China's monthly car exports surpassed 1 million units for the first time in June, as overall overseas shipments from the world's second-largest economy rose 27%, according to official customs data. The stronger-than-expected trade performance keeps China on track to match or beat last year's record trade surplus of $1 trillion (£748bn), achieved despite lingering tariff tensions with the US.
Booming Overseas Sales of Chinese Brands
Sales of Chinese automotive brands, ranging from BYD to Jaecoo, are booming globally, eroding the market shares of long-established automakers, particularly in Europe. The surge in exports includes electric vehicles and hybrids, which have avoided the EU's 2024 tariffs on Chinese EVs, putting significant pressure on European manufacturers.
Analysis by the Mercator Institute for China Studies (Merics) in Berlin shows that China ran a €900m-a-day goods surplus with the EU in the first half of 2026, risking heightened tensions with both the US and the EU. The EU has previously accused China of 'weaponising' trade as foreign policy.
Trade Surplus with EU Hits Record Levels
Exports to the EU increased 12.7% year-on-year, pushing the surplus to 1.225tn yuan (£135bn). Rafael Jimenez Buendía, a trade expert who analysed the figures for Merics, said the export surge into the EU beat its own forecast of record sales. The data released on Tuesday put the first-half surplus at 2.165tn yuan, 45bn yuan ahead of the expected 2.12tn yuan.
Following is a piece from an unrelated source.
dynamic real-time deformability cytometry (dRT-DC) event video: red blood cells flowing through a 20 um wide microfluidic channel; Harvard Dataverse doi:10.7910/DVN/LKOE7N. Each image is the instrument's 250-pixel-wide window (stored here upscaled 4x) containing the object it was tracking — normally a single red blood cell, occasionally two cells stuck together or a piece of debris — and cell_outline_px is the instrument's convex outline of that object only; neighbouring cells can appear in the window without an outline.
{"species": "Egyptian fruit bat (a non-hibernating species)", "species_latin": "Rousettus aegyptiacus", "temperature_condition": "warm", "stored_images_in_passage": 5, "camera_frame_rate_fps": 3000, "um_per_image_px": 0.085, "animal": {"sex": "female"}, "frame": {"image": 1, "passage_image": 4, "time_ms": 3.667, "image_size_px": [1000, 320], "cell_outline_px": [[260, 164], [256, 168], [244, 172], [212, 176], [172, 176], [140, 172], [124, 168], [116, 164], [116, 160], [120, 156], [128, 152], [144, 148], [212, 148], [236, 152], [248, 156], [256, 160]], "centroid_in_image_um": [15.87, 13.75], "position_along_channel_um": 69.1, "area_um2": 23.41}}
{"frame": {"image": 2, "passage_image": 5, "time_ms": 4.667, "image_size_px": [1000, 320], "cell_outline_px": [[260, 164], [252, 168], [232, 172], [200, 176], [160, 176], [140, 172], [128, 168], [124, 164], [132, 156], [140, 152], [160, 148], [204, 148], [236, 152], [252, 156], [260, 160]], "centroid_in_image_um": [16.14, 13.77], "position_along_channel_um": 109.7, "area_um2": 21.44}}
Volkswagen, Europe's largest car manufacturer, is planning to reduce its 670,000-strong workforce by up to 100,000 as part of wide-ranging restructuring plans. While proposals to close four plants were not approved by the board, their future remains under discussion. CEO Oliver Blume called this the 'most comprehensive realignment in the company's history.'
Broader Export Growth Driven by AI Chip Demand
China's export rise was also fuelled by orders for semiconductors amid a global AI boom, with data showing exports of 32 billion integrated circuits. The high export figures have been partly attributed to continued suppressed domestic demand, fuelling fears of a 'China shock 2.0'—a repeat of the export surge seen in the 2000s to the US.
According to a recent report by Gavekal Dragonomics, the ratio of annual exports to total manufacturing sales hit 24% over the first four months of this year, the highest level since China's accession to the World Trade Organization in 2001. In 2019, the ratio stood at 18.3%, rising to 22.3% last year. 'That would be considered high for a small export-focused country; for the world's second largest economy, it is remarkable,' the report stated.